Tolgahan Çiçek

Personal information
- Full name: Tolgahan Mulla Çiçek
- Date of birth: 19 June 1995 (age 31)
- Place of birth: Delfzijl, Netherlands
- Height: 1.78 m (5 ft 10 in)
- Position: Left back

Team information
- Current team: Osmaniyespor FK
- Number: 46

Youth career
- VV Appingedam
- 2006–2014: Groningen
- 2014–2017: De Graafschap

Senior career*
- Years: Team / Apps / (Gls)
- 2014–2017: De Graafschap / 39 / (0)
- 2017–2018: Adana Demirspor / 12 / (0)
- 2019–2020: Nevşehir Belediyespor / 13 / (0)
- 2020–2021: Niğde Anadolu / 26 / (0)
- 2021–2022: Modafen / 2 / (0)
- 2022: Hacettepe / 14 / (0)
- 2022–2023: Osmaniyespor / 2 / (0)

International career
- 2009–2010: Netherlands U15 / 5 / (0)
- 2016: Turkey U21 / 4 / (0)

= Tolgahan Çiçek =

Dutch-Turkish association football player

Tolgahan Mulla Çiçek (born 19 June 1995) is a professional footballer who plays as a left back for TFF Third League side Osmaniyespor FK. Born in the Netherlands, he represented Turkey at under-21 international level.

==Club career==
From 2014, Çiçek was part of the first team of De Graafschap, who signed him from the youth academy of Groningen.
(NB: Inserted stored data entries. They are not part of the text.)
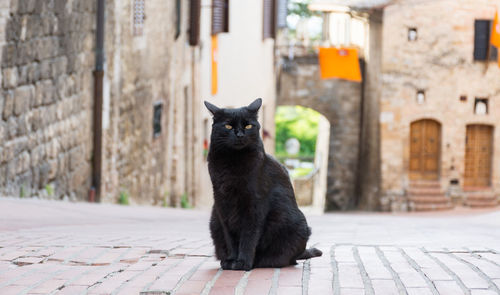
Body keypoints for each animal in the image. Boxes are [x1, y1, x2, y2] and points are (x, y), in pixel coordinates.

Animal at [205, 99, 322, 270]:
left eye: (248, 126)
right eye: (228, 126)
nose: (240, 134)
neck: (233, 161)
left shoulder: (254, 204)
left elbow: (249, 236)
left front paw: (243, 262)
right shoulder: (221, 203)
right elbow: (230, 236)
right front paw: (231, 260)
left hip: (298, 226)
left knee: (289, 259)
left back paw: (263, 261)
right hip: (214, 221)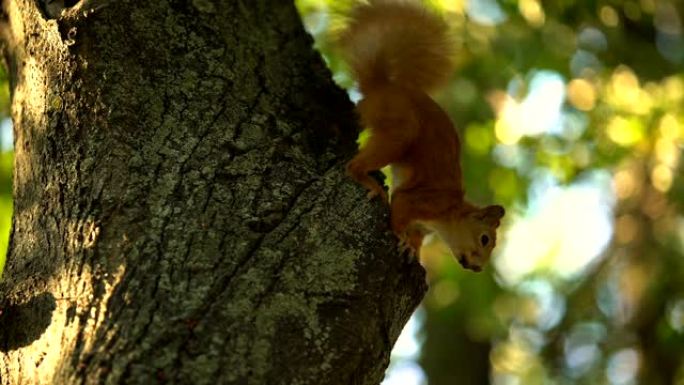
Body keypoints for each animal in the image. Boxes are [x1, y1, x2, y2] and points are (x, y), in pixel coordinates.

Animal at [340, 0, 504, 272]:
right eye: (484, 239)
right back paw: (370, 183)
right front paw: (401, 238)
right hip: (400, 130)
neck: (448, 215)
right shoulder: (419, 200)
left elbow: (416, 238)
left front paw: (413, 250)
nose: (478, 268)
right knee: (353, 166)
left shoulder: (422, 225)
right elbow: (398, 214)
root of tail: (382, 87)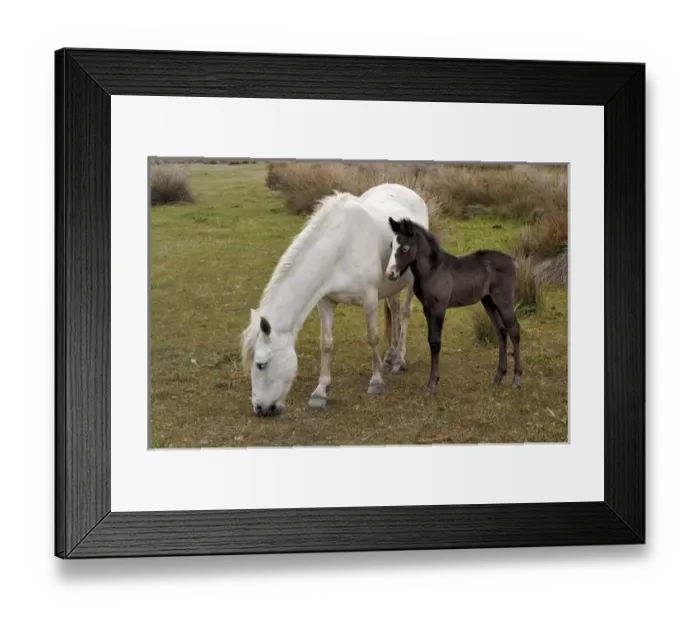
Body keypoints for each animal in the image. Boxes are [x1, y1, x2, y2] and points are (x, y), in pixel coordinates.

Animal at [240, 183, 431, 417]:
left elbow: (372, 337)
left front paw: (376, 381)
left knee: (404, 313)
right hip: (391, 284)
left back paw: (400, 360)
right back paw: (391, 354)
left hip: (411, 282)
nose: (260, 408)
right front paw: (320, 391)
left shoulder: (369, 298)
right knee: (394, 309)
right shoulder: (326, 301)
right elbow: (326, 344)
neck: (341, 246)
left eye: (261, 364)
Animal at [385, 217, 522, 395]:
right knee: (501, 331)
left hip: (503, 300)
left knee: (514, 331)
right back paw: (498, 377)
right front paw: (432, 382)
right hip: (489, 302)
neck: (433, 270)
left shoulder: (438, 309)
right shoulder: (427, 309)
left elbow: (435, 342)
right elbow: (430, 340)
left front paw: (432, 385)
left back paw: (516, 379)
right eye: (391, 245)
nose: (390, 274)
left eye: (405, 247)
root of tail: (512, 261)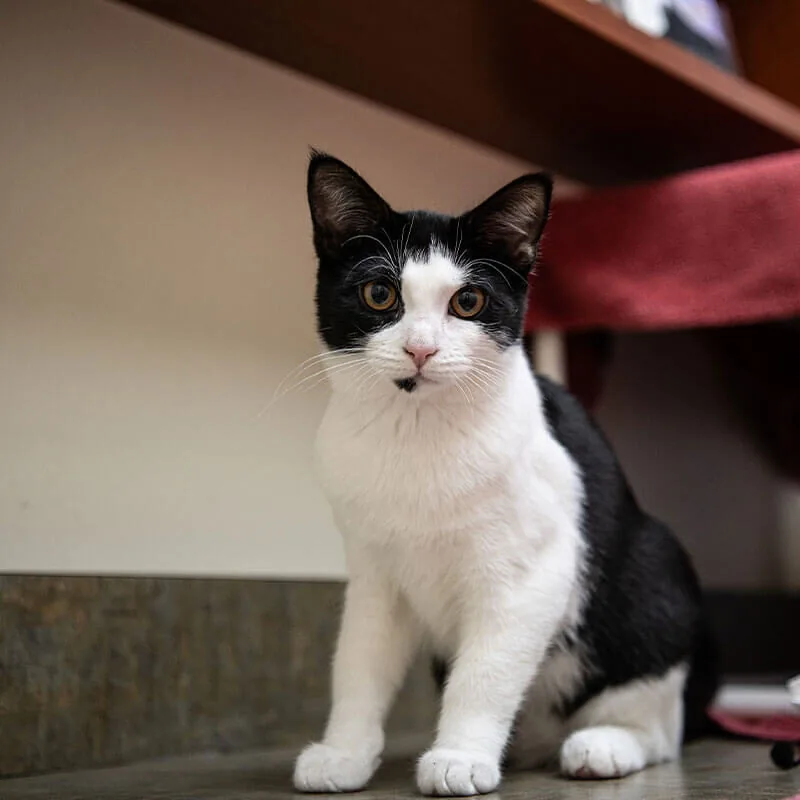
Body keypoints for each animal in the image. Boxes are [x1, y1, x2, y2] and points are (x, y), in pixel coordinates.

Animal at [290, 153, 716, 796]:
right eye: (379, 293)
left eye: (468, 302)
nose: (421, 349)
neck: (417, 431)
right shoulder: (372, 574)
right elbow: (359, 663)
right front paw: (344, 753)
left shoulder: (532, 572)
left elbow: (485, 671)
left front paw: (460, 756)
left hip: (653, 570)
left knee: (660, 727)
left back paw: (604, 745)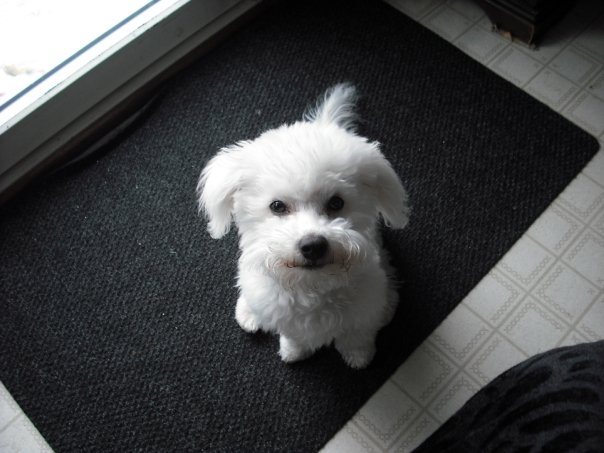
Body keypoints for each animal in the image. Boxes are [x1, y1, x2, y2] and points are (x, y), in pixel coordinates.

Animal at [197, 83, 409, 368]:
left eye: (336, 202)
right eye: (277, 206)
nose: (313, 245)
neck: (312, 287)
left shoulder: (364, 305)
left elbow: (357, 334)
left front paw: (358, 356)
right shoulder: (284, 314)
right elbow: (294, 335)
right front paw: (294, 351)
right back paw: (248, 313)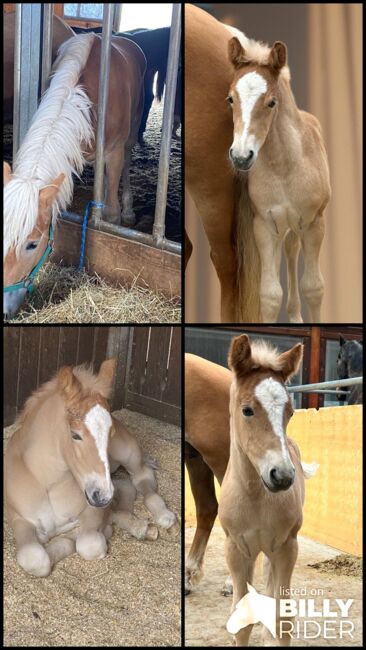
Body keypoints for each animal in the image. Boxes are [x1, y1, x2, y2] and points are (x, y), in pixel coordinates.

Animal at [4, 32, 145, 316]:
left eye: (32, 244)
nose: (3, 309)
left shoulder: (113, 152)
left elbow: (110, 213)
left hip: (131, 132)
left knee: (125, 165)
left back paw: (127, 209)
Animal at [4, 356, 177, 576]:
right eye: (75, 435)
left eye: (111, 432)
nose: (102, 495)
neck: (47, 482)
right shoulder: (19, 519)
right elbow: (35, 559)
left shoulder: (93, 510)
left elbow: (88, 543)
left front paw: (97, 531)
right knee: (126, 487)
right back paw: (141, 528)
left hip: (128, 454)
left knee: (142, 479)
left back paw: (164, 517)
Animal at [219, 334, 318, 644]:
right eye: (247, 410)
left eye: (290, 412)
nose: (282, 476)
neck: (255, 495)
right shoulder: (237, 549)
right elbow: (241, 618)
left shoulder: (287, 547)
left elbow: (283, 615)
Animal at [227, 38, 330, 322]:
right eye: (231, 99)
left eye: (272, 102)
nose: (241, 156)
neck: (285, 167)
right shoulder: (263, 224)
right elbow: (270, 294)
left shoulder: (315, 223)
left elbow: (314, 288)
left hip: (298, 224)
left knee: (292, 250)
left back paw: (295, 315)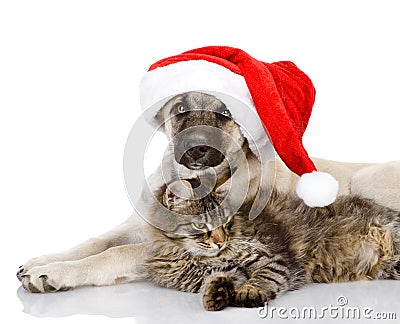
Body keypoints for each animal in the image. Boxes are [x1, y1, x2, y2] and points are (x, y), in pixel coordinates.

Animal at [17, 92, 400, 294]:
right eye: (179, 109)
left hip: (366, 181)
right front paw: (44, 260)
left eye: (226, 113)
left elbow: (114, 254)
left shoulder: (172, 250)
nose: (196, 147)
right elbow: (97, 241)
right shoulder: (139, 225)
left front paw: (58, 273)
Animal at [144, 180, 400, 312]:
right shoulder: (210, 274)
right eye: (200, 224)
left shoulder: (272, 257)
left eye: (226, 224)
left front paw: (249, 292)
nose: (220, 242)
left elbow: (264, 278)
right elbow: (216, 279)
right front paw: (217, 292)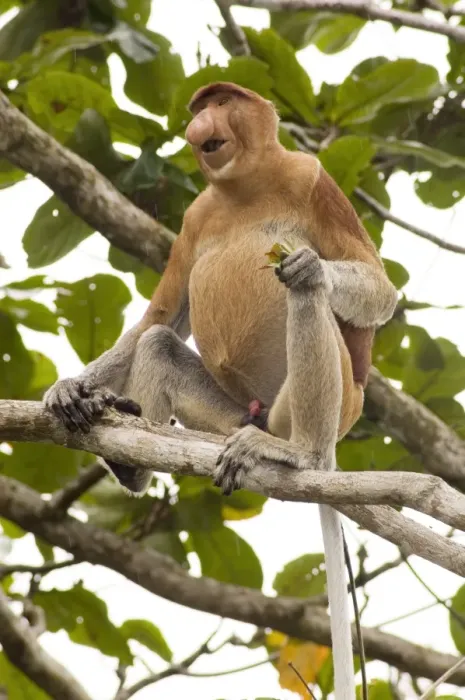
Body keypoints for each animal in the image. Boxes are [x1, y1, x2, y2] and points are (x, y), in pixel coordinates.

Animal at [44, 82, 397, 699]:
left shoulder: (311, 177)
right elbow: (162, 315)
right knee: (159, 342)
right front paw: (68, 389)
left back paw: (298, 452)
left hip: (335, 405)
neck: (244, 188)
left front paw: (311, 267)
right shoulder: (194, 218)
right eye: (200, 105)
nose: (200, 124)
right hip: (234, 414)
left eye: (223, 101)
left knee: (305, 300)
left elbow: (378, 288)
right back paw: (129, 457)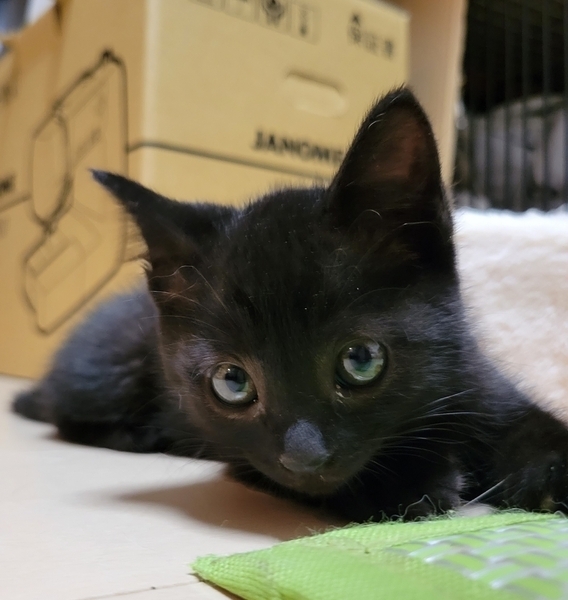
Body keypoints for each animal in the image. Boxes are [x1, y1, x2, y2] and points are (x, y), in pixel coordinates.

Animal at [13, 88, 568, 521]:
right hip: (104, 374)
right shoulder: (247, 458)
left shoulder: (475, 380)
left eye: (361, 359)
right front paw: (409, 485)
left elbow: (527, 423)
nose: (304, 458)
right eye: (232, 382)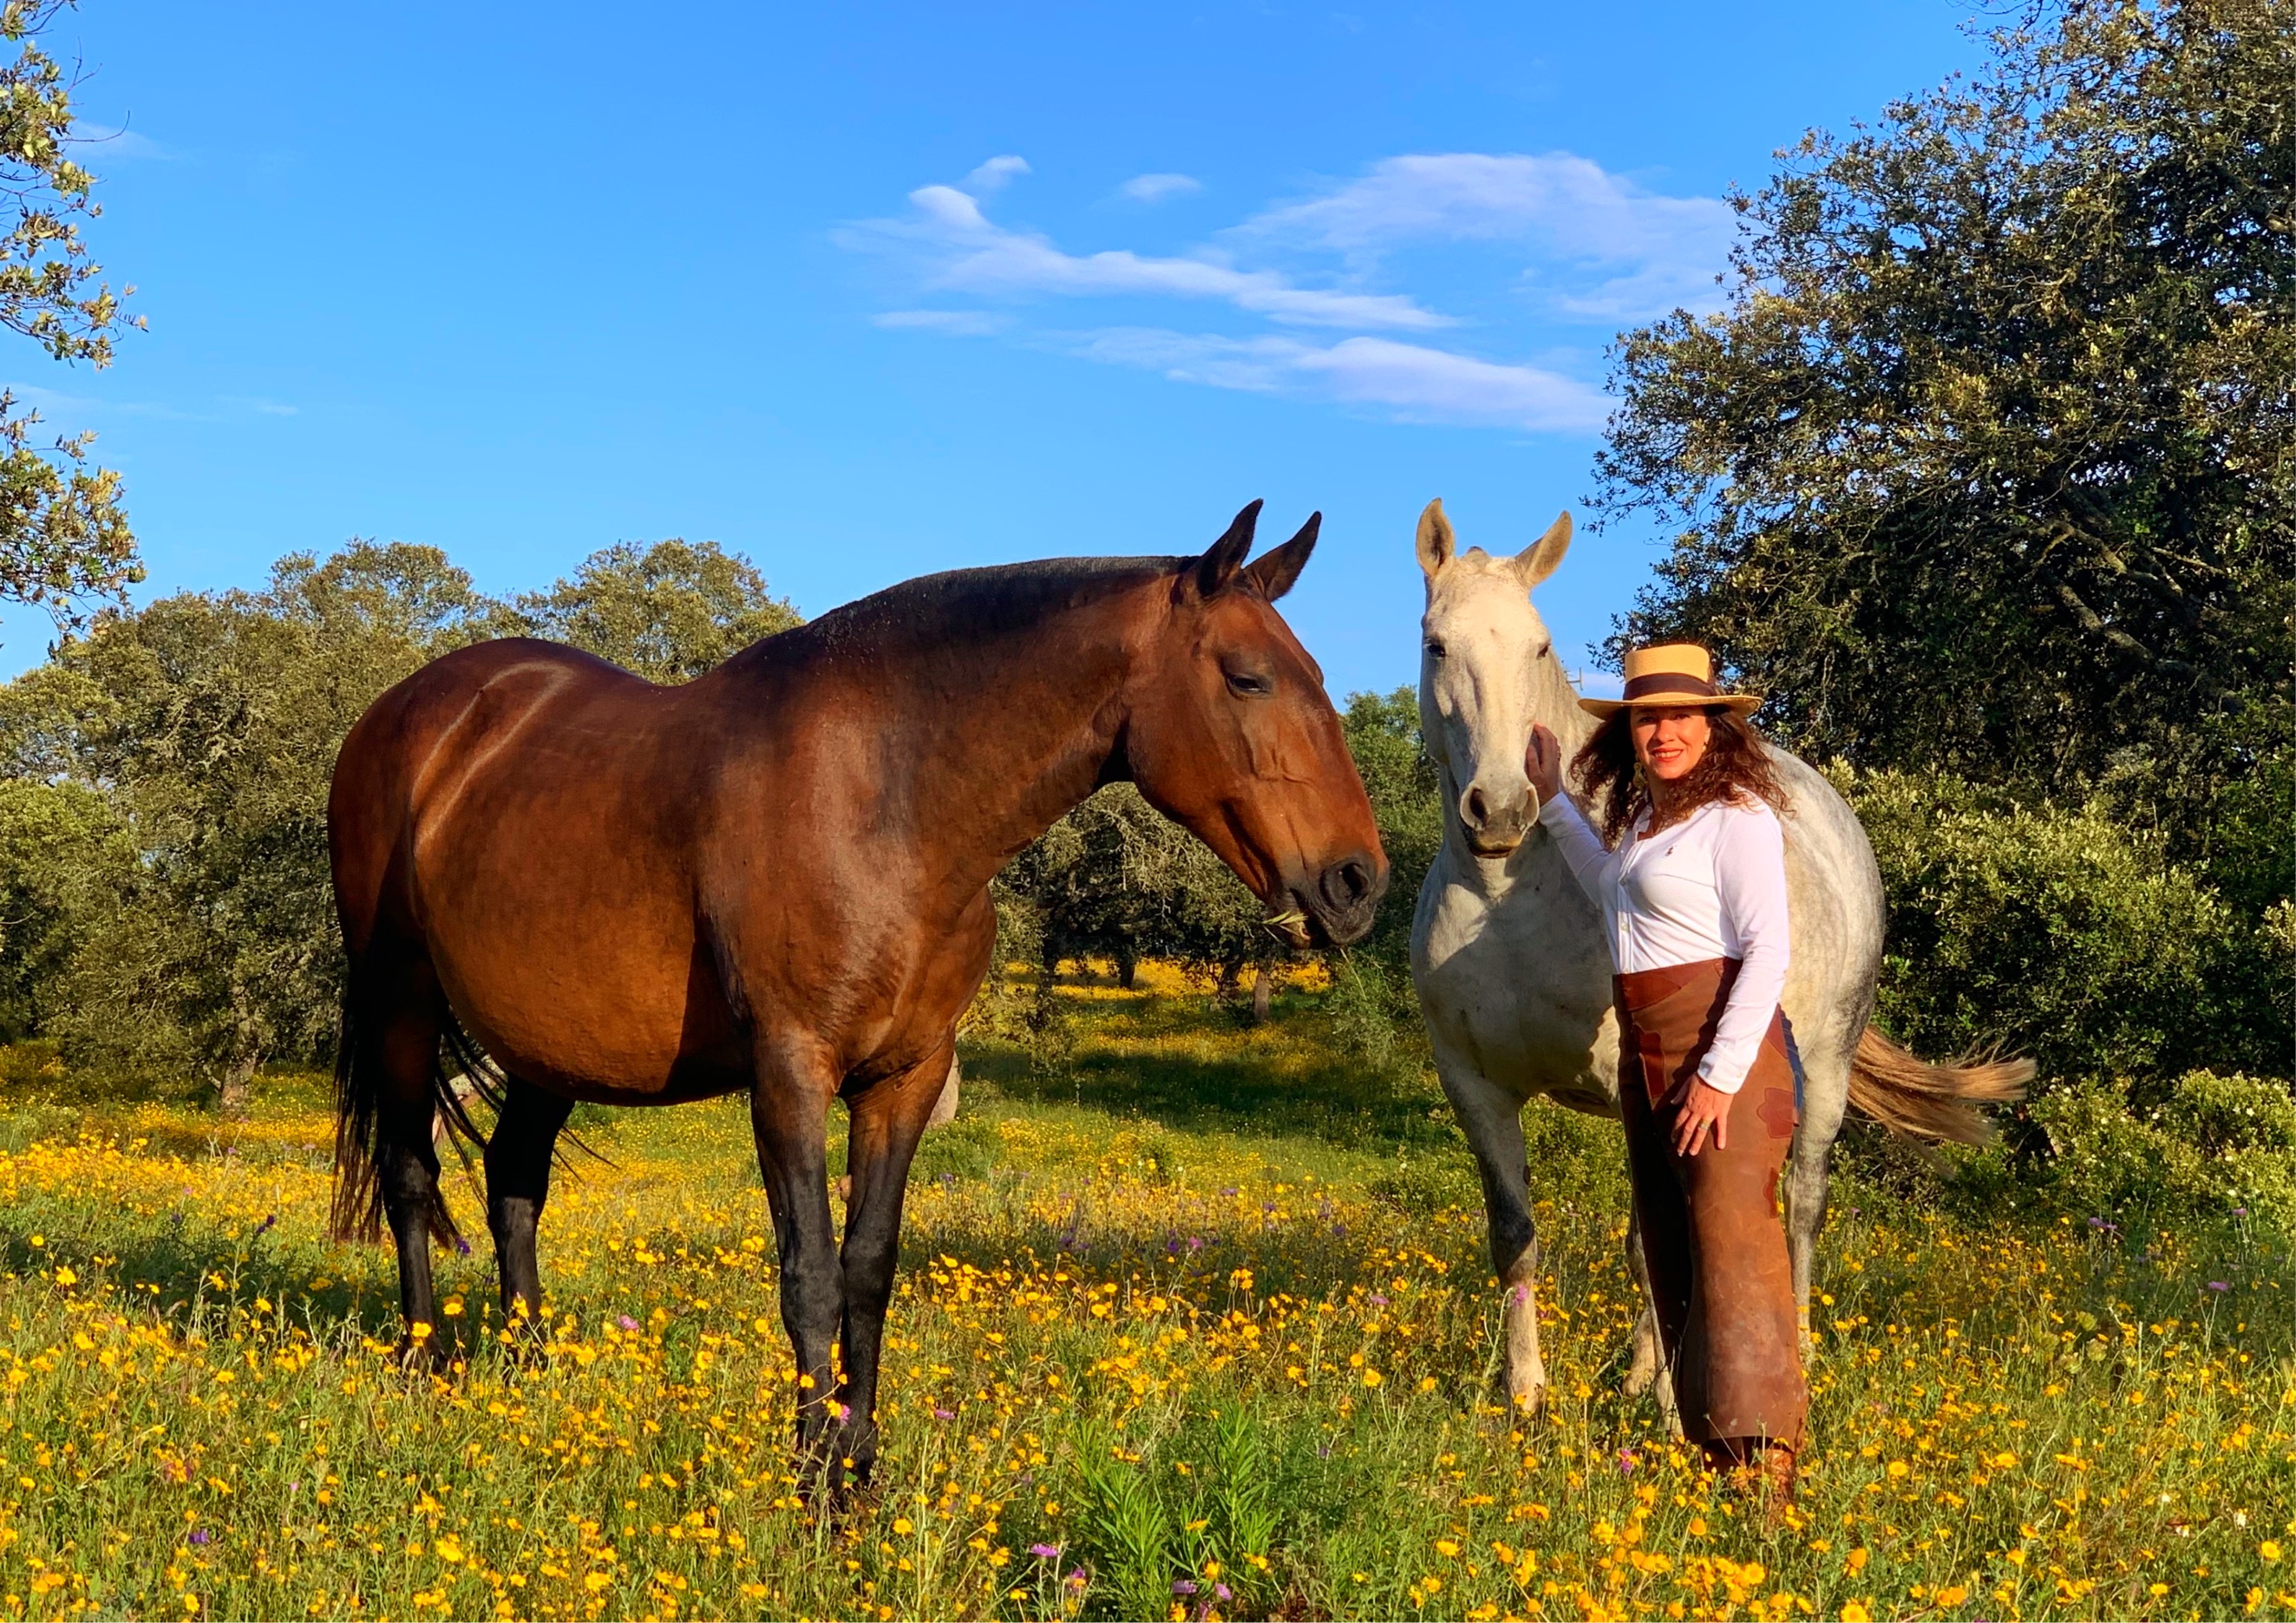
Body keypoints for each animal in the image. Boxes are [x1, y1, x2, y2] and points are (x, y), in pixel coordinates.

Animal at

On 16 August 2014, Çiçek made his professional debut by filling in for Caner Cavlan eight minutes before the final whistle against Almere City. On 25 September, he made his first start in the cup match against DOSKO. In the 2017–18 season he played for Adana Demirspor. In August 2019, he moved to Nevşehir Belediyespor in the TFF Third League. After a year, he signed with Niğde Anadolu playing in the TFF Second League.

==International career==
Tolgahan is born in Netherlands to parents of Turkish descent, and originally represented the Netherlands U15 team. However, he later represented the Turkey U21 team and made his debut in a 1–0 loss to the Cyprus U21s.